### INFORMATION PROVIDED

- - - -

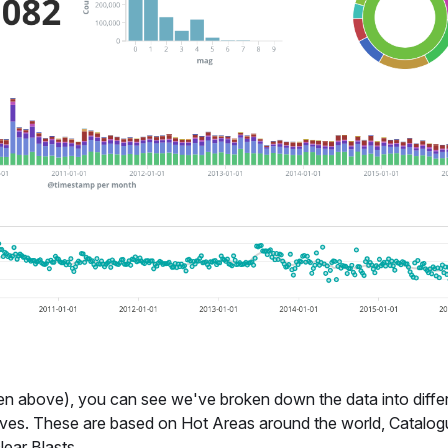
 above), you can see we've broken down the data into diffe
ves. These are based on Hot Areas around the world, Catalog
lear Blasts.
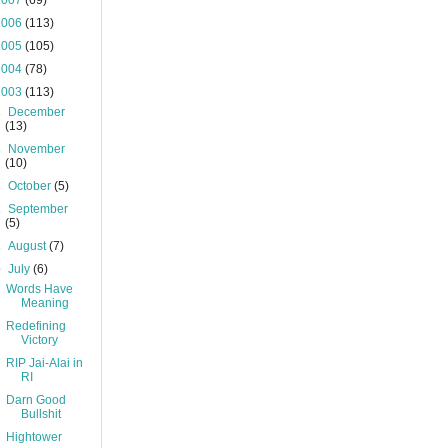
2007
(69)
2006
(113)
2005
(105)
2004
(78)
2003
(113)
►
December
(13)
►
November
(10)
►
October
(5)
►
September
(5)
►
August
(7)
▼
July
(6)
Words Have
Meaning
Redefining
Victory
RIP Jai-Alai in
RI
Darn Good
Bullshit
Hightower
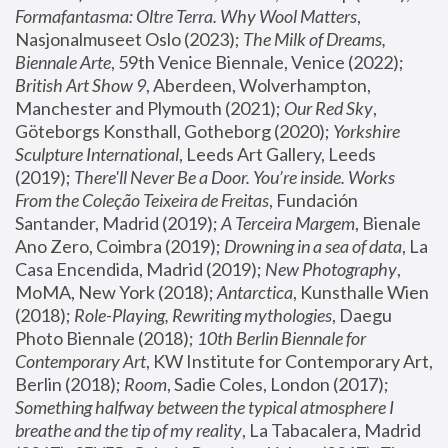
Formafantasma: Oltre Terra. Why Wool Matters
, 
Nasjonalmuseet Oslo (2023); 
The Milk of Dreams, 
Biennale Arte
, 59th Venice Biennale, Venice (2022); 
British Art Show 9
, Aberdeen, Wolverhampton, 
Manchester and Plymouth (2021); 
Our Red Sky
, 
Göteborgs Konsthall, Gotheborg (2020); 
Yorkshire 
Sculpture International
, Leeds Art Gallery, Leeds 
(2019); 
There'll Never Be a Door. You’re inside. Works 
From the Coleção Teixeira de Freitas
, Fundación 
Santander, Madrid (2019); 
A Terceira Margem
, Bienale 
Ano Zero, Coimbra (2019); 
Drowning in a sea of data
, La 
Casa Encendida, Madrid (2019); 
New Photography
, 
MoMA, New York (2018); 
Antarctica
, Kunsthalle Wien 
(2018); 
Role-Playing, Rewriting mythologies
, Daegu 
Photo Biennale (2018); 
10th Berlin Biennale for 
Contemporary Art
, KW Institute for Contemporary Art, 
Berlin (2018); 
Room
, Sadie Coles, London (2017); 
Something halfway between the typical atmosphere I 
breathe and the tip of my reality
, La Tabacalera, Madrid 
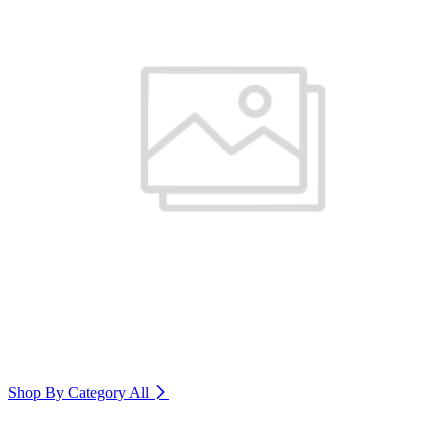
Shop By Category
All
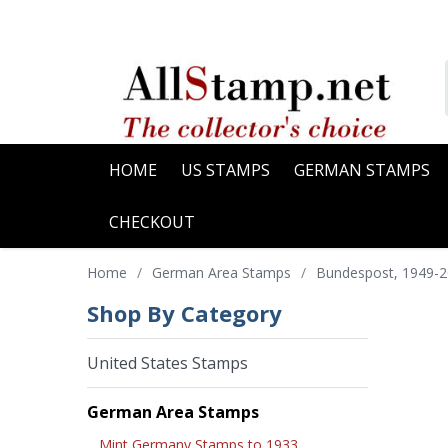
HOME
US STAMPS
GERMAN STAMPS
CHECKOUT
Home
/
German Area Stamps
/
Bundespost, 1949-
Shop By Category
United States Stamps
German Area Stamps
Mint Germany Stamps to 1933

- - - -

### TASK TO CARRY OUT
Rewrite the listing above, substituting "Lisbon" for every "Madrid" and keeping everything else unchanged. Omit the pictures.

### OUTPUT OF THE TASK
 above), you can see we've broken down the data into diffe
ves. These are based on Hot Areas around the world, Catalog
lear Blasts.
2007
(69)
2006
(113)
2005
(105)
2004
(78)
2003
(113)
►
December
(13)
►
November
(10)
►
October
(5)
►
September
(5)
►
August
(7)
▼
July
(6)
Words Have
Meaning
Redefining
Victory
RIP Jai-Alai in
RI
Darn Good
Bullshit
Hightower
Formafantasma: Oltre Terra. Why Wool Matters
, 
Nasjonalmuseet Oslo (2023); 
The Milk of Dreams, 
Biennale Arte
, 59th Venice Biennale, Venice (2022); 
British Art Show 9
, Aberdeen, Wolverhampton, 
Manchester and Plymouth (2021); 
Our Red Sky
, 
Göteborgs Konsthall, Gotheborg (2020); 
Yorkshire 
Sculpture International
, Leeds Art Gallery, Leeds 
(2019); 
There'll Never Be a Door. You’re inside. Works 
From the Coleção Teixeira de Freitas
, Fundación 
Santander, Lisbon (2019); 
A Terceira Margem
, Bienale 
Ano Zero, Coimbra (2019); 
Drowning in a sea of data
, La 
Casa Encendida, Lisbon (2019); 
New Photography
, 
MoMA, New York (2018); 
Antarctica
, Kunsthalle Wien 
(2018); 
Role-Playing, Rewriting mythologies
, Daegu 
Photo Biennale (2018); 
10th Berlin Biennale for 
Contemporary Art
, KW Institute for Contemporary Art, 
Berlin (2018); 
Room
, Sadie Coles, London (2017); 
Something halfway between the typical atmosphere I 
breathe and the tip of my reality
, La Tabacalera, Lisbon 
Shop By Category
All
HOME
US STAMPS
GERMAN STAMPS
CHECKOUT
Home
/
German Area Stamps
/
Bundespost, 1949-
Shop By Category
United States Stamps
German Area Stamps
Mint Germany Stamps to 1933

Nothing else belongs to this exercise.